*** Opening of Quoted passage ***
M. Hidayatullah, C.J. - These appeals by certificates granted by the High Court of Kerala under Articles 132(1) and 133(1)(c) of the Constitution are directed against a common judgement, September 19, 1969, declaring certain provisions of the Kerala University Act, 1969 (Act 9 of 1969), to be ultra vires the Constitution of India while upholding the remaining Act as valid. They were heard together. This judgment will dispose of all of them. The validity of the Act was challenged in the High Court by diverse petitioners in 36 petitions under Article 226 of the Constitution. Some parts of the Act were declared ultra vires the Constitution. As a result there are cross-appeals. 36 appeals have been filed against the several petitioners by the State of Kerala. Another 36 appeals have been filed by the University of Kerala which made common cause with the Government of Kerala. 7 appeals have been preferred by seven original petitioners, who seek a declaration that some other provisions of the Act, upheld by the High Court as valid, are also void.

2. The Kerala University Act, 1969 (which repealed and replaced the Kerala Univeristy Act, 1957 (Act 14 of 1957), was passed to reorganise the University of Kerala with a view to establishing a teaching, residential and affiliating University for the southern districts of the State of Kerala. Some of its provisions affected private colleges, particularly those founded by minority communities in the State. They were consequently challenged on various grounds. The petitions were consolidated in the High Court and were decided by the judgment and order under appeal.
*** Close of Quoted passage ***
*** Opening of Entries supplied ***
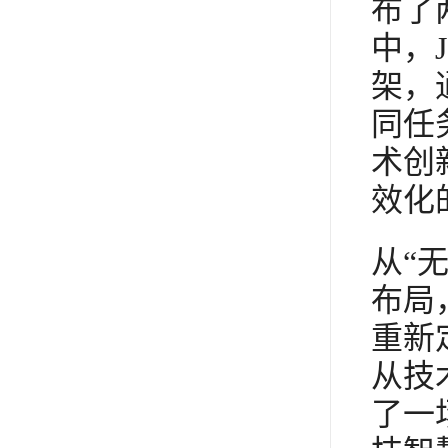
布了两
中，
架，
同任
术创
效化
从“
布局
重新
从技
了一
*** Close of Entries supplied ***
* [What is expected]:
Using the judgment excerpt, answer these questions:
1. On what date did the High Court deliver the common judgment that the appeals challenge?
2. How many appeals did the University of Kerala file?
3. For which part of the State of Kerala was the reorganized University meant to serve as a teaching, residential and affiliating University?

* [Response to this task]:
1. September 19, 1969.
2. 36 appeals.
3. The southern districts of the State of Kerala.